Chef Fiona’s Mediterranean Chickpea Cake with Tahini Sauce
Serves 4
Chef Fiona knew just what to prepare for Dave Matthews Band and crew on a hot day in Hartford, CT – a tasty Mediterranean Chickpea Cake with a fresh dollop of tahini sauce and a vibrant, refreshing summer salad. At home, we recommend pairing this recipe with Dreaming Tree Sauvignon Blanc.
Ingredients
TAHINI SAUCE
- 1/4 cup tahini paste
- 1/4 cup water
- 1-2 cloves garlic, crushed
- 2 lemon, juiced
- 1 large pinch of salt
- 1 large pinch of pepper
CHICKPEA CAKE
- 1 can chickpeas, drained and rinsed
- 1/2 bunch scallions, thinly sliced
- 1 tablespoon za'atar (Middle Eastern spice mix)
- 1/2 teaspoon garlic powder
- 1/2 teaspoon cumin
- 1/2 teaspoon salt
- 1/4 teaspoon coriander
- 1/4 teaspoon pepper
- 1 egg, beaten lightly
- 3 tablespoons chickpea flour or all-purpose flour
- 3 teaspoons extra virgin olive oil
SALAD
- 2 medium tomatoes, heirloom if available
- 3 Persian or 1 English cucumber
- 2 small red field peppers
- 10 radishes
- 1/2 white onion
- 1/2 bunch of parsley, picked and chopped
- 1/2 bunch of dill, picked and chopped
- 2 lemons, juiced
- 1/3 cup extra virgin olive oil
- 1/2 teaspoon salt
- 1/4 teaspoon pepper
Instructions
TAHINI SAUCE
- Using a blender, blend garlic with water until garlic pulverized.
- Add remaining ingredients, start on low and slowly increase until tahini is lighter in color and fluffy looking.
- Can be made by hand, mince garlic. Whisk together with tahini, lemon, salt, and pepper, then add water in drizzle. Set aside.
SALAD
- Dice all vegetables and mix together with all remaining ingredients. Season to taste. Set aside.
CHICKPEA CAKE
- Pulse chickpeas using food processor so that beans are partially crushed (can be done by hand with a potato masher or fork). Transfer to bowl.
- Mix in scallions, spices, egg, and 2 tablespoons of flour until fully incorporated.
- Shape into 4 cakes, dust both sides with remaining flour.

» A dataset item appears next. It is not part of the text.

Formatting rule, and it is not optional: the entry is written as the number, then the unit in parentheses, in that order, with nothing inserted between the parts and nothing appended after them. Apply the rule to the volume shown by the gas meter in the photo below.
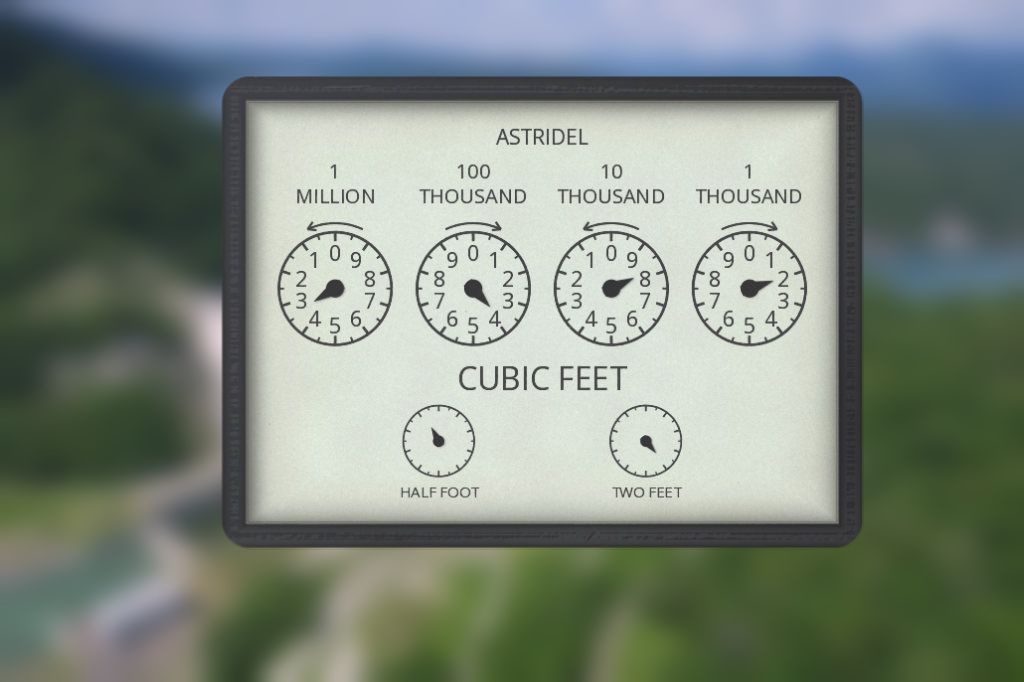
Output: 338200 (ft³)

- Heat pan (cast iron preferable) with olive oil over medium heat, when hot gently place cakes in pan. Cook 3-4 minutes per side until golden brown. Transfer to plate with paper towels to absorb extra oil.
Notes
Serve cake with dollop of tahini sauce and a large spoonful of salad.